Un día de finales de 1941, el doctor Xia estaba en su consulta cuando un hombre al que jamás había visto entró en la habitación. Iba vestido con harapos, y su escuálido cuerpo aparecía casi doblado en dos. El hombre explicó que era un culi [5] empleado en el ferrocarril, y que llevaba algún tiempo sufriendo espantosos dolores de estómago. Su labor consistía en transportar pesadas cargas desde el amanecer hasta el anochecer durante los trescientos sesenta y cinco días del año.
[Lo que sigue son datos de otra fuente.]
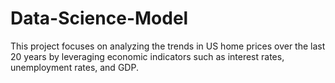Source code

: # Data-Science-Model
This project focuses on analyzing the trends in US home prices over the last 20 years by leveraging economic indicators such as interest rates, unemployment rates, and GDP. 
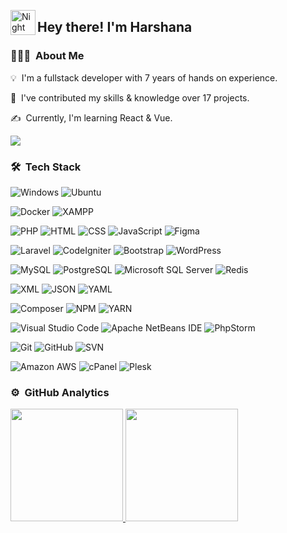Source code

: <!--![Aditya Vikram Singh Banner](https://raw.githubusercontent.com/AVS1508/AVS1508/master/assets/Aditya%20Vikram%20Singh%20Banner.jpg)-->

<img alt="Night Coding" src="./assets/Hand%20Wave.gif" width='40' align="left"/><h2>Hey there! I'm Harshana</h2>

<!-- ## 👋 &nbsp;Hey there! I'm Aditya -->

### 👨🏻‍💻 &nbsp;About Me

💡 &nbsp;I'm a fullstack developer with 7 years of hands on experience. 
<!--🎓 &nbsp;I'm currently studying Computer Science and Mathematics at the University of Massachusetts Amherst.\ -->
🌱 &nbsp;I've contributed my skills & knowledge over 17 projects. 
<!--which are using in Australia, New Zealand & Sri Lanka.-->
✍️ &nbsp;Currently, I'm learning React & Vue.
<!--💬 &nbsp;Feel free to reach out to me for pro bono consulting and volunteering, or just for some interesting discussion.\
✉️ &nbsp;You can shoot me an email at avsingh@umass.edu! I'll try to respond as soon as I can.\
📄 &nbsp;Please have a look at my [Résumé](https://www.adityavsingh.com/resume.html) for more details about me. I'm open to feedback and suggestions! -->

![](https://komarev.com/ghpvc/?username=harshanajayarathna&color=blue)

### 🛠 &nbsp;Tech Stack

![Windows](https://img.shields.io/badge/-Windows-05122A?style=flat&logo=Windows)
![Ubuntu](https://img.shields.io/badge/-Ubuntu-05122A?style=flat&logo=ubuntu)

![Docker](https://img.shields.io/badge/-Docker-05122A?style=flat&logo=docker)
![XAMPP](https://img.shields.io/badge/-XAMPP-05122A?style=flat&logo=xampp)
<!--![WAMP](https://img.shields.io/badge/-WAMP-05122A?style=flat&logo=wamp)-->

![PHP](https://img.shields.io/badge/-PHP-05122A?style=flat&logo=PHP)
![HTML](https://img.shields.io/badge/-HTML-05122A?style=flat&logo=HTML5)
![CSS](https://img.shields.io/badge/-CSS-05122A?style=flat&logo=CSS3)
![JavaScript](https://img.shields.io/badge/-JavaScript-05122A?style=flat&logo=javascript)
![Figma](https://img.shields.io/badge/-Figma-05122A?style=flat&logo=figma)

![Laravel](https://img.shields.io/badge/-Laravel-05122A?style=flat&logo=laravel)
![CodeIgniter](https://img.shields.io/badge/-CodeIgniter-05122A?style=flat&logo=codeIgniter)
![Bootstrap](https://img.shields.io/badge/-Bootstrap-05122A?style=flat&logo=bootstrap)
![WordPress](https://img.shields.io/badge/-WordPress-05122A?style=flat&logo=wordpress)
<!--![WordPress](https://img.shields.io/badge/-WordPress-05122A?style=flat&logo=wordpress)-->

![MySQL](https://img.shields.io/badge/-MySQL-05122A?style=flat&logo=mysql)
![PostgreSQL](https://img.shields.io/badge/-PostgreSQL-05122A?style=flat&logo=postgresql)
![Microsoft SQL Server](https://img.shields.io/badge/-Microsoft%20SQL%20Server-05122A?style=flat&logo=microsoftsqlserver)
![Redis](https://img.shields.io/badge/-Redis-05122A?style=flat&logo=redis)

![XML](https://img.shields.io/badge/-XML-05122A?style=flat&logo=xml)
![JSON](https://img.shields.io/badge/-JSON-05122A?style=flat&logo=json)
![YAML](https://img.shields.io/badge/-YAML-05122A?style=flat&logo=yaml)

![Composer](https://img.shields.io/badge/-Composer-05122A?style=flat&logo=laravel)
![NPM](https://img.shields.io/badge/-npm-05122A?style=flat&logo=npm)
![YARN](https://img.shields.io/badge/-Yarn-05122A?style=flat&logo=yarn)

![Visual Studio Code](https://img.shields.io/badge/-Visual%20Studio%20Code-05122A?style=flat&logo=visual-studio-code)
![Apache NetBeans IDE](https://img.shields.io/badge/-Apache%20NetBeans%20IDE-05122A?style=flat&logo=apachenetbeanside)
![PhpStorm](https://img.shields.io/badge/-PhpStorm-05122A?style=flat&logo=phpstorm)

![Git](https://img.shields.io/badge/-Git-05122A?style=flat&logo=git)
![GitHub](https://img.shields.io/badge/-GitHub-05122A?style=flat&logo=github)
![SVN](https://img.shields.io/badge/-SVN-05122A?style=flat&logo=svn)

![Amazon AWS](https://img.shields.io/badge/-Amazon%20AWS-05122A?style=flat&logo=amazonawsl)
![cPanel](https://img.shields.io/badge/-cPanel-05122A?style=flat&logo=cpanel)
![Plesk](https://img.shields.io/badge/-Plesk-05122A?style=flat&logo=plesk)


### ⚙️ &nbsp;GitHub Analytics

<!-- <p align="center"> -->
<a href="https://github.com/harshanajayarathna">
  <img height="180em" src="https://github-readme-stats-eight-theta.vercel.app/api?username=harshanajayarathna&show_icons=true&theme=algolia&include_all_commits=true&count_private=true"/>
  <img height="180em" src="https://github-readme-stats-eight-theta.vercel.app/api/top-langs/?username=harshanajayarathna&layout=compact&langs_count=8&theme=algolia"/>
</a>
<!-- </p>-->
<!--
### 🤝🏻 &nbsp;Connect with Me

<p align="center">
<a href="https://www.adityavsingh.com"><img src="https://img.shields.io/badge/-adityavsingh.com-3423A6?style=flat&logo=Google-Chrome&logoColor=white"/></a>
<a href="https://linkedin.com/in/AVS1508"><img src="https://img.shields.io/badge/-Aditya%20Vikram%20Singh-0077B5?style=flat&logo=Linkedin&logoColor=white"/></a>
<a href="mailto:avsingh@umass.edu"><img src="https://img.shields.io/badge/-avsingh@umass.edu-D14836?style=flat&logo=Gmail&logoColor=white"/></a>
<a href="https://instagram.com/adityavs_"><img src="https://img.shields.io/badge/-@adityavs__-E4405F?style=flat&logo=Instagram&logoColor=white"/></a>
<a href="https://facebook.com/AVS1508"><img src="https://img.shields.io/badge/-@AVS1508-1877F2?style=flat&logo=Facebook&logoColor=white"/></a>
<a href="https://www.pinterest.ca/AVS1508"><img src="https://img.shields.io/badge/-@AVS1508-BD081C?style=flat&logo=Pinterest&logoColor=white"/></a>
<a href="https://www.behance.net/AVS1508"><img src="https://img.shields.io/badge/-@AVS1508-1769FF?style=flat&logo=Behance&logoColor=white"/></a>
</p>  -->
No sabía si lograría continuar así, pero lo cierto era que si perdía su trabajo no podría sacar adelante a su esposa y a su hijo recién nacido.
El doctor Xia le dijo que su estómago era incapaz de digerir los ásperos alimentos que ingería. El 1 de junio de 1939, el Gobierno había anunciado que a partir de entonces el arroz quedaba reservado para los japoneses y un pequeño número de colaboradores. La mayor parte de la población local había pues de subsistir con una dieta de bellotas y sorgo, sumamente difíciles de digerir. El doctor Xia le proporcionó gratuitamente un medicamento y ordenó a mi madre que le diera una pequeña bolsa de arroz que había adquirido ilegalmente en el mercado negro.